[DATA LISTING — start]

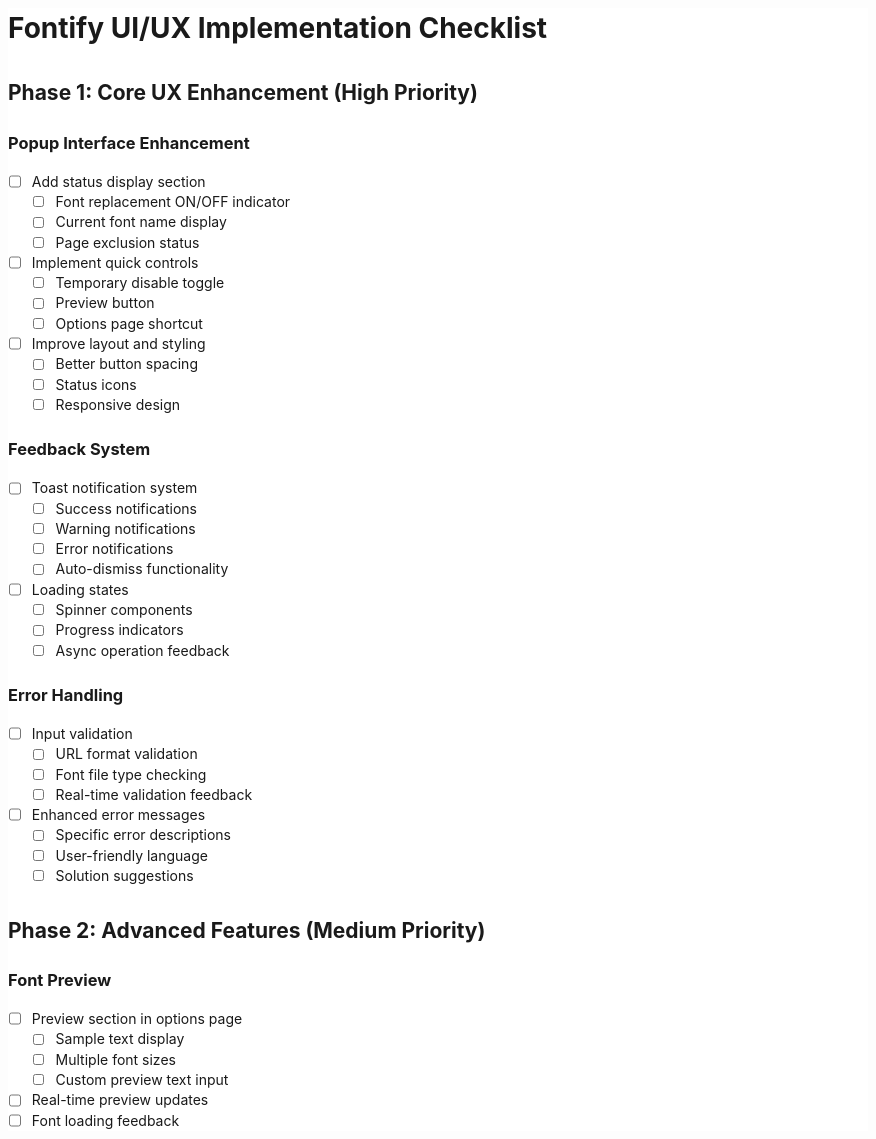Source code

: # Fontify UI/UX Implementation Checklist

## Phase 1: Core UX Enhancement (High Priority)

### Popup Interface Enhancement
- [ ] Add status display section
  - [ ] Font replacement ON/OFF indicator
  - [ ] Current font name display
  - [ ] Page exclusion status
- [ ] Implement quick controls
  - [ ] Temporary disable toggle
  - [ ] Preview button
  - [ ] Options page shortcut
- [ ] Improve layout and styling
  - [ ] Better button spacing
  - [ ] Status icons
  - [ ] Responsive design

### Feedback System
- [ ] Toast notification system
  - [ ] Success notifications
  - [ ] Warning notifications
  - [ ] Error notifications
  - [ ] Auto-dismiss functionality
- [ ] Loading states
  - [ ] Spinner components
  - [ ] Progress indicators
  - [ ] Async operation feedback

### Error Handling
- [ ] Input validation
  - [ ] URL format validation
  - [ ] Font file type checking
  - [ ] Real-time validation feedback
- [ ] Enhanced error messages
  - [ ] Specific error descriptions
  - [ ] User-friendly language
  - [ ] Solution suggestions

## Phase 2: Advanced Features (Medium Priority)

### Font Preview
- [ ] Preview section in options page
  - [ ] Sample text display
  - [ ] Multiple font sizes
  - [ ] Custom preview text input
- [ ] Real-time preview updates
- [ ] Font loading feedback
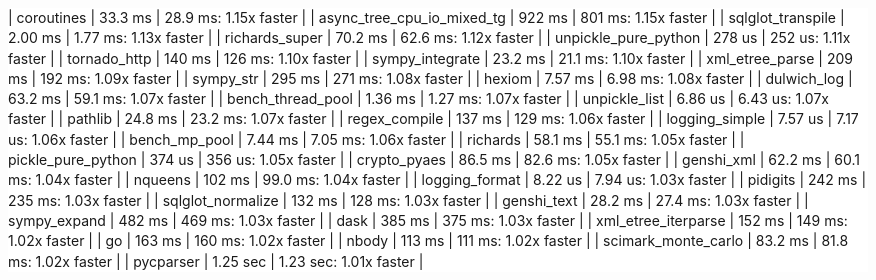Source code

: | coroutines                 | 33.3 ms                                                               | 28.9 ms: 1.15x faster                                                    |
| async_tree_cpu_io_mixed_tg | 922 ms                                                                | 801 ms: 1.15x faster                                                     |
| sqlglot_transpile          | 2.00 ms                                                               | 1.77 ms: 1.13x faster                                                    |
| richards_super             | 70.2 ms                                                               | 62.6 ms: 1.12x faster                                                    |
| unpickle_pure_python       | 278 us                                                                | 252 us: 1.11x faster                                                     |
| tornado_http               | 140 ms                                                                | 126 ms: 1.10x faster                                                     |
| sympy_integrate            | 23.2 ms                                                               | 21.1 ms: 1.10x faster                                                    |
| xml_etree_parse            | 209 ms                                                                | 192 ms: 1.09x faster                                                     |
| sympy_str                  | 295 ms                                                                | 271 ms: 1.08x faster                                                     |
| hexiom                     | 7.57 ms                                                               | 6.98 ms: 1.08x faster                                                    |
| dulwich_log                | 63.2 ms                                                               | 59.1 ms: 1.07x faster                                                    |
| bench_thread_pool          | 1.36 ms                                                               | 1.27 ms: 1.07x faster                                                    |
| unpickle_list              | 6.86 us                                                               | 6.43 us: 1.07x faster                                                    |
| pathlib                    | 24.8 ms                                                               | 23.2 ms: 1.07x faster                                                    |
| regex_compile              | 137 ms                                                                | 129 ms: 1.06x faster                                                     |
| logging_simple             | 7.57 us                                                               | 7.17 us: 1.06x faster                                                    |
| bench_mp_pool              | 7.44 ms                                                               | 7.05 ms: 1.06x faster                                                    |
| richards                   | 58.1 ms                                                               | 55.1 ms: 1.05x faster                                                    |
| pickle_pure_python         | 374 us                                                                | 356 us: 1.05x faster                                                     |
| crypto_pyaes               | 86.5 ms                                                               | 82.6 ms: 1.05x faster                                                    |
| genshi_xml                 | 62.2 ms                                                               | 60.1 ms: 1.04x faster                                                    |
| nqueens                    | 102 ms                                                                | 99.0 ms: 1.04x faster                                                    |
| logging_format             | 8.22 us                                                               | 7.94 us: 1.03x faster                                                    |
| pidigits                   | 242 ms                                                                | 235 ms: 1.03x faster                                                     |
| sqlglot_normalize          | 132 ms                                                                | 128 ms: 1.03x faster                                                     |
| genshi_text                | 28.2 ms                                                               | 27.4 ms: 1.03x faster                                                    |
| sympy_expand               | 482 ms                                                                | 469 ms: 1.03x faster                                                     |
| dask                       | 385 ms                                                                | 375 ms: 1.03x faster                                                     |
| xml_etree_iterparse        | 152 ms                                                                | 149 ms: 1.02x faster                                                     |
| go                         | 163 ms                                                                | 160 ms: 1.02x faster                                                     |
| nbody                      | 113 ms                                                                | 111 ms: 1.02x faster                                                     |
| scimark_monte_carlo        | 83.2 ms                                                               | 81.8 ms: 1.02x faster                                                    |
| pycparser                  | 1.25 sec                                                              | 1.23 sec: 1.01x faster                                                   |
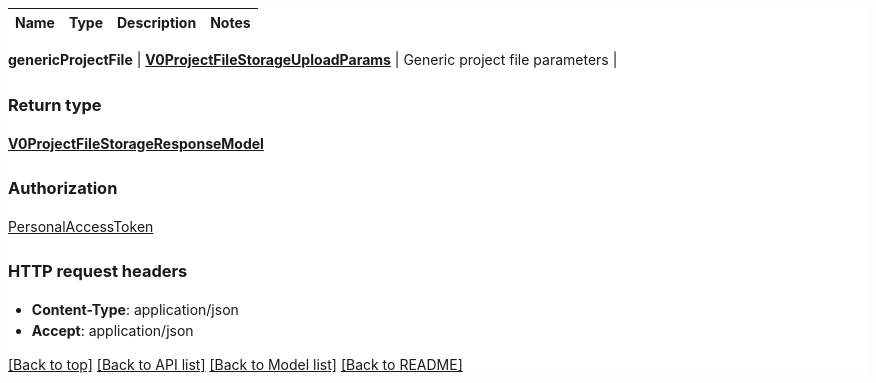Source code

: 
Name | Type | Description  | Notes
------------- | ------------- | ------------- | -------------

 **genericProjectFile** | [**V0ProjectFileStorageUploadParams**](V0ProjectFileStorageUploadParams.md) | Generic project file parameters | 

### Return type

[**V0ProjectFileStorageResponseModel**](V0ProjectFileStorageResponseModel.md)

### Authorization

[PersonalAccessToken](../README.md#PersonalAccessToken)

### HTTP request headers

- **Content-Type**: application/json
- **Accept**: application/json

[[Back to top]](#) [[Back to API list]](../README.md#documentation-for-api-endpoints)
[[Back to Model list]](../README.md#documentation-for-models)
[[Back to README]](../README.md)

[DATA LISTING — finish]

▶ **AIM OF THE EXERCISE**:
Among the lines above, repeat exactly those from the line with "99.0 ms: 1.04x" to the line with "7.94 us: 1.03x", counting both ends.

▶ **PROBLEM SOLUTION**:
| nqueens                    | 102 ms                                                                | 99.0 ms: 1.04x faster                                                    |
| logging_format             | 8.22 us                                                               | 7.94 us: 1.03x faster                                                    |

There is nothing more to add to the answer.